== Aim of the exercise ==
Only one stretch of the data below is wanted: the lines starting at the one with "Another neuron lies" and ending at the one with "Carry the profile", both included, given again exactly.

== Exercise inputs ==

_ _ _

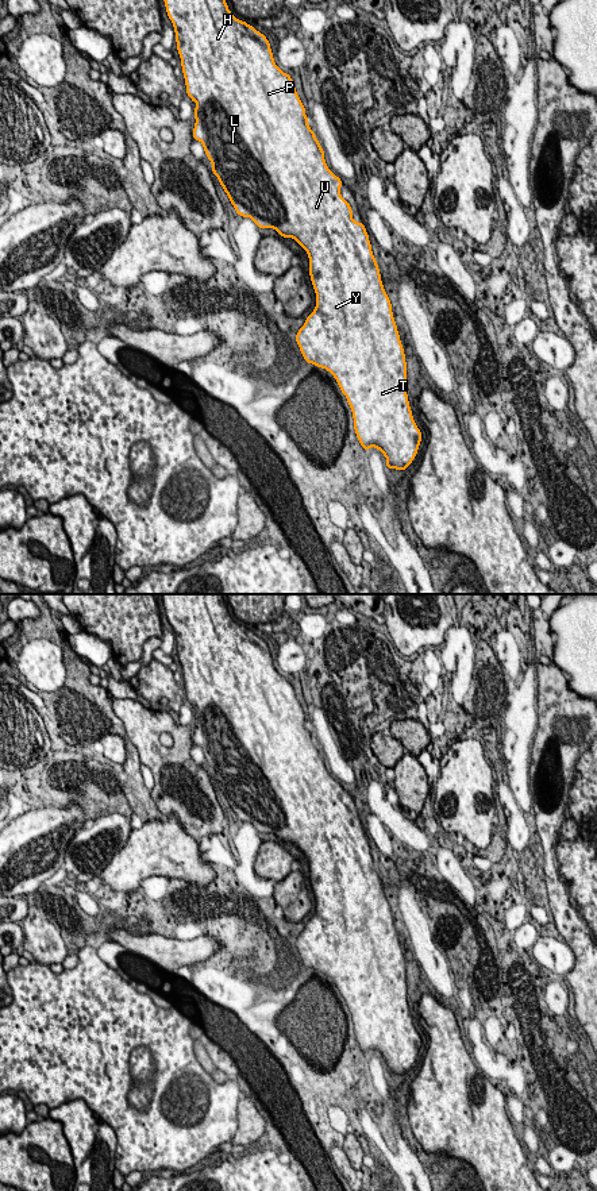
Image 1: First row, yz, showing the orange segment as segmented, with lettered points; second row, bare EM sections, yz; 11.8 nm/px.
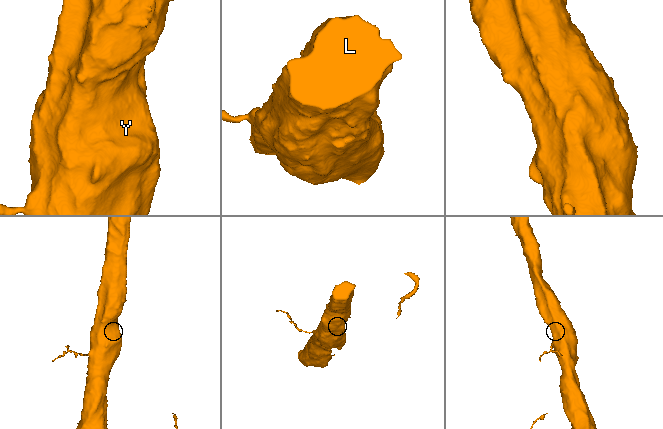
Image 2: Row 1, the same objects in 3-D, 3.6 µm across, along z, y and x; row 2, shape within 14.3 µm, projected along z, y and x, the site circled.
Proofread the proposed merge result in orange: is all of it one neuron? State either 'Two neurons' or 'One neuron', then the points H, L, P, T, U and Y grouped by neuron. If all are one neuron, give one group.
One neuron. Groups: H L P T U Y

_ _ _

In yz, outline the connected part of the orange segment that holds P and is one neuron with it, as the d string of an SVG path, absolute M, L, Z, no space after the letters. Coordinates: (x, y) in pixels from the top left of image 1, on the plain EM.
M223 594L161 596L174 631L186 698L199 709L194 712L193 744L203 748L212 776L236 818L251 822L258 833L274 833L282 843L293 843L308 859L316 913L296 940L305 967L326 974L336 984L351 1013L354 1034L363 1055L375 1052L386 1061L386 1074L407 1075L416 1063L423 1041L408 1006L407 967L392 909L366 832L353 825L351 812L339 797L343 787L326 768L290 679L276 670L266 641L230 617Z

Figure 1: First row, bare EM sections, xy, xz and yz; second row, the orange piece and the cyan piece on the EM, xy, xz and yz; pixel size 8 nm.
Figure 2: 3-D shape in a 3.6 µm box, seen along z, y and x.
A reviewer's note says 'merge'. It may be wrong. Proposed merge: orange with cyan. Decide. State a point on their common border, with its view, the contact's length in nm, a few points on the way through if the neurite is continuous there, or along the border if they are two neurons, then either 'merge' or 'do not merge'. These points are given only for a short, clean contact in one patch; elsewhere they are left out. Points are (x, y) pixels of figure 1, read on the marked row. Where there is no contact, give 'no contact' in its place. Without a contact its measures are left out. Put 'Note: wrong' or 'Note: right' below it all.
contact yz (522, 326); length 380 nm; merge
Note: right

_ _ _

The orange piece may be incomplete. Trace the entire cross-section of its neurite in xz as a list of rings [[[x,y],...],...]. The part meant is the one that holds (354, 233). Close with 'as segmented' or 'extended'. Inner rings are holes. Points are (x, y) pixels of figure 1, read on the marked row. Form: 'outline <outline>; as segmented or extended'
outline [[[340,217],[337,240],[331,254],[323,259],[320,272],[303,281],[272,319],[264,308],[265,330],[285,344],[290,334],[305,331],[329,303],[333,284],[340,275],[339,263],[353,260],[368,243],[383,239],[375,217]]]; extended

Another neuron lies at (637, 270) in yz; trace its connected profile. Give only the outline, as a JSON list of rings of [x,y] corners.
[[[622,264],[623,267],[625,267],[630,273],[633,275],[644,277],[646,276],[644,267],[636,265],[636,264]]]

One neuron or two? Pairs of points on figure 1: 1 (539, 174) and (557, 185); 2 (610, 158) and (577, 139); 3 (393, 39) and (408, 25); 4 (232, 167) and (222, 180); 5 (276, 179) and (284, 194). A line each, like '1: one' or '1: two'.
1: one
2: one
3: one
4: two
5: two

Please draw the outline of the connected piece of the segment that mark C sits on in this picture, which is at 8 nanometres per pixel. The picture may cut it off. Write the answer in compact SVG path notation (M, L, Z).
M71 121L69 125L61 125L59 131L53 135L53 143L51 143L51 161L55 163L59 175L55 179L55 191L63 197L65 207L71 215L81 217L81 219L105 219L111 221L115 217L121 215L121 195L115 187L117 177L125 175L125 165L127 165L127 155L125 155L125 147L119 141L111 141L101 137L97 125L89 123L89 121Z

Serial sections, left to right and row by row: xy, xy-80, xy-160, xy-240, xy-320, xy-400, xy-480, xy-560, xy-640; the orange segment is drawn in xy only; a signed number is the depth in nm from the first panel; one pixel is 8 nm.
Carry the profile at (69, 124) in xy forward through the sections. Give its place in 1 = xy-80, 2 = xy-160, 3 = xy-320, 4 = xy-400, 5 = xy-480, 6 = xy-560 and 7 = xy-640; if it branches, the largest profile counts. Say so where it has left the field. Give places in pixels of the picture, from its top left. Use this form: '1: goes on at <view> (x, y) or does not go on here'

_ _ _

== Answer to this exercise ==
Another neuron lies at (637, 270) in yz; trace its connected profile. Give only the outline, as a JSON list of rings of [x,y] corners.
[[[622,264],[623,267],[625,267],[630,273],[633,275],[644,277],[646,276],[644,267],[636,265],[636,264]]]

One neuron or two? Pairs of points on figure 1: 1 (539, 174) and (557, 185); 2 (610, 158) and (577, 139); 3 (393, 39) and (408, 25); 4 (232, 167) and (222, 180); 5 (276, 179) and (284, 194). A line each, like '1: one' or '1: two'.
1: one
2: one
3: one
4: two
5: two

Please draw the outline of the connected piece of the segment that mark C sits on in this picture, which is at 8 nanometres per pixel. The picture may cut it off. Write the answer in compact SVG path notation (M, L, Z).
M71 121L69 125L61 125L59 131L53 135L53 143L51 143L51 161L55 163L59 175L55 179L55 191L63 197L65 207L71 215L81 217L81 219L105 219L111 221L115 217L121 215L121 195L115 187L117 177L125 175L125 165L127 165L127 155L125 155L125 147L119 141L111 141L101 137L97 125L89 123L89 121Z

Serial sections, left to right and row by row: xy, xy-80, xy-160, xy-240, xy-320, xy-400, xy-480, xy-560, xy-640; the orange segment is drawn in xy only; a signed number is the depth in nm from the first panel; one pixel is 8 nm.
Carry the profile at (69, 124) in xy forward through the sections. Give its place in 1 = xy-80, 2 = xy-160, 3 = xy-320, 4 = xy-400, 5 = xy-480, 6 = xy-560 and 7 = xy-640; if it branches, the largest profile counts. Say so where it has left the field. Give places in pixels of the picture, from its top left. Use this form: '1: goes on at <view> (x, y) or does not go on here'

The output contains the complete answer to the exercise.